Model routing in CLAUDE.md:
- Sonnet session: cheaper, good when work is in-scope for Sonnet
- Opus session + delegate: pay for Opus on parent (planning, tradeoffs), delegate rest
4. Wrong input format
Some inputs are token-expensive by default:
| Expensive | Cheaper replacement |
|---|---|
| Screenshots and Chrome scraping | agent-browser (accessibility tree, ~82% fewer tokens) |
| PDFs via Read tool | pdftotext (Read loads PDFs as images) |
| Large repo raw file reads | code-review-graph (persistent AST map, 6.8x fewer tokens on reviews) |
Additional tools:
- rtk-ai/rtk: CLI proxy that strips redundant whitespace and compresses tool output (~20-30% token reduction)

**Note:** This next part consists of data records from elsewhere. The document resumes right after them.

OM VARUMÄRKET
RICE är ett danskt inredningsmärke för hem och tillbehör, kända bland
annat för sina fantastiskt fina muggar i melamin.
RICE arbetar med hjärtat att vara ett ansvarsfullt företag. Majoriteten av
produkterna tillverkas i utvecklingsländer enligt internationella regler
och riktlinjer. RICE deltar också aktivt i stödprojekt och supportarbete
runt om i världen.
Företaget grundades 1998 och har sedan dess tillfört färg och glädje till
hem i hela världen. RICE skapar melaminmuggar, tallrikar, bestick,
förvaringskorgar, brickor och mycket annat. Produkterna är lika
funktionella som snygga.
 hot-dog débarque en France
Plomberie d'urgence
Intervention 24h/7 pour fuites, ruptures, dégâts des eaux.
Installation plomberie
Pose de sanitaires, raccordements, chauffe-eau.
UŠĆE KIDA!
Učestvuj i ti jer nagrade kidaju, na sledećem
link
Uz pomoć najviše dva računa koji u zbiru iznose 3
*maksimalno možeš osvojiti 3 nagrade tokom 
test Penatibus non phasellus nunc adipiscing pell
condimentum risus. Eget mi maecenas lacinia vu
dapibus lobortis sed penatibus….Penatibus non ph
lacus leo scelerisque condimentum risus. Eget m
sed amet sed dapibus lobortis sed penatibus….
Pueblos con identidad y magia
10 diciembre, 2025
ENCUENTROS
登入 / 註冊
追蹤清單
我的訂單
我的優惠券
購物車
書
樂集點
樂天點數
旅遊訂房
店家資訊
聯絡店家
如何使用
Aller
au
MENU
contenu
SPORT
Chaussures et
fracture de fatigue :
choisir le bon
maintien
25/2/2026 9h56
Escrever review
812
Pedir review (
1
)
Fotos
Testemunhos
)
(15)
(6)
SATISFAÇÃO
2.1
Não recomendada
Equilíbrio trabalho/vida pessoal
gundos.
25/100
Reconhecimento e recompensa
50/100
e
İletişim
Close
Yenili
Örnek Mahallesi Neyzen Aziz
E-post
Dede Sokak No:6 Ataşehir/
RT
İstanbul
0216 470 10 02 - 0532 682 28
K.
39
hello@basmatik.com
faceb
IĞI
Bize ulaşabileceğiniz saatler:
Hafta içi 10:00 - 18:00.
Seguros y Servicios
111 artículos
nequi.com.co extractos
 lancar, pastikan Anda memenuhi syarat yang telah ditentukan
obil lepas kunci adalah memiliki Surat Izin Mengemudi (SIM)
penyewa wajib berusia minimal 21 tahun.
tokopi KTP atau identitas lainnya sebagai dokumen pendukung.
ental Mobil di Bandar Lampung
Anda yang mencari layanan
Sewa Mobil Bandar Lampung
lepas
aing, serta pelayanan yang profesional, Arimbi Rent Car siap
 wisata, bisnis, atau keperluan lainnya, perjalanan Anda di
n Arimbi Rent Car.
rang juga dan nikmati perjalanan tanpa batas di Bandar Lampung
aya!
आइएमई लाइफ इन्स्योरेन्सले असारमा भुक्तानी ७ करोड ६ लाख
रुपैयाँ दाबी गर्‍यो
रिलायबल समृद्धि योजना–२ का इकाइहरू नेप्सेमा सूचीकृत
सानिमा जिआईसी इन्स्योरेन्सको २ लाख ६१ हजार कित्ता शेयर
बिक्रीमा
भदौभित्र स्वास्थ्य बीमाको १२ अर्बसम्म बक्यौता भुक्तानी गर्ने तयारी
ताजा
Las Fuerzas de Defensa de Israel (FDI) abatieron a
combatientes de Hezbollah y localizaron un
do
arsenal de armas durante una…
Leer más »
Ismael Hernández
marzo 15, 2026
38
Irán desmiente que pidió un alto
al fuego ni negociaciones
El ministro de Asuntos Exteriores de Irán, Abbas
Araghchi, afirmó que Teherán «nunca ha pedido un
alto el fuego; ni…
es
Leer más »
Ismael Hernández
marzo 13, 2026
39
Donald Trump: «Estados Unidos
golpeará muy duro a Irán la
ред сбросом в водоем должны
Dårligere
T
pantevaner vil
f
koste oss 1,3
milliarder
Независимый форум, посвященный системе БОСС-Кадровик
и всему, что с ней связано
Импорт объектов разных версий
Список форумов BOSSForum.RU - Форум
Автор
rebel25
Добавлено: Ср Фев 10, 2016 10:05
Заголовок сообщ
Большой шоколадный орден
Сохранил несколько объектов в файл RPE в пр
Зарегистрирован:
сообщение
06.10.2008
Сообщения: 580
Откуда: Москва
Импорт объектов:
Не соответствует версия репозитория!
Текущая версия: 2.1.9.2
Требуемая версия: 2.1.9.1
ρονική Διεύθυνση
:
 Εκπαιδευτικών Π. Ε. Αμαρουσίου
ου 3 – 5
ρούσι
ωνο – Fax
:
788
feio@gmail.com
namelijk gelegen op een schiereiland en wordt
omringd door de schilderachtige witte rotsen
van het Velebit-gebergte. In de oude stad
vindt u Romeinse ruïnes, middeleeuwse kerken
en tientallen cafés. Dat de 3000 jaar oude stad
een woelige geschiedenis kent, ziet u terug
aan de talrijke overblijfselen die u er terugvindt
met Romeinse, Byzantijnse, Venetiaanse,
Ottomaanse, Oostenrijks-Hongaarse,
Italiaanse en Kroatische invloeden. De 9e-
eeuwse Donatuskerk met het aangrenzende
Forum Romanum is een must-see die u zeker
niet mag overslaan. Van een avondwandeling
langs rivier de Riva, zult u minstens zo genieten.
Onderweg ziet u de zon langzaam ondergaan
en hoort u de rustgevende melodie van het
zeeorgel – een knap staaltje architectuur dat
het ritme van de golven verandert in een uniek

- juliusbrussee/caveman: terse-output skill that drops conversational filler without affecting reasoning
Ronin 的五大上下文陷阱与四层模型路由(2026-05-13)
Ronin 将月开销从 4,200 美元降到 312 美元,核心方法是识别并消除无效上下文。
五大陷阱
| 陷阱 | 机制 | 成本影响 |
|---|---|---|
| 每轮重发整个代码库 | Cursor/Claude Code 自动上下文每次带上 30-50 个未变更文件 | 50 文件 ≈ 80K token/轮;每天 50 轮 = 60 美元/天 |
| 工具调用循环 | Agent 每句"我检查一下"都全额重付整个上下文 | 同一 5 万 token 上下文可能付 5 次 |
| 大材小用 | 改错别字、格式化 JSON 用 Opus | 便宜模型完全能胜任 |
| 错误的流式/批量选择 | 流式输出使提示缓存失效;可批量场景用流式 | 双重浪费 |
| 上下文膨胀 | 不确定要不要的文件全带上 | 一句修 bug 飙到 80K token |
四层模型路由体系
| 层级 | 模型 | 任务类型 |
|---|---|---|
| 高级层 | Opus / frontier | 关键架构决策、复杂推理 |
| 标准层 | Sonnet / mid-tier | 日常编码、多数实现任务 |
| 快速层 | Haiku / fast | 格式化、重命名、简单重构 |
| 批处理层 | Batch API | 大量同质任务、后台处理 |
关键原则:不要用一个模型处理所有事。全用 Sonnet 折中方案可能让成本比实际需求高 6 倍。
Counterpoints & Gaps
- The exact percentages (2%, 8%, 4%) are approximate and may vary by model version and prompt length.
- Some workflows genuinely require MCP-level integration; CLI substitution is not always feature-complete.
- There is no documented guarantee that Escape double-tap permanently erases tokens from the billing context.
- Ronin 的 80% 降幅基于特定项目结构,不具有普遍代表性。但五大陷阱的定性判断与 Pawel Huryn 的框架一致。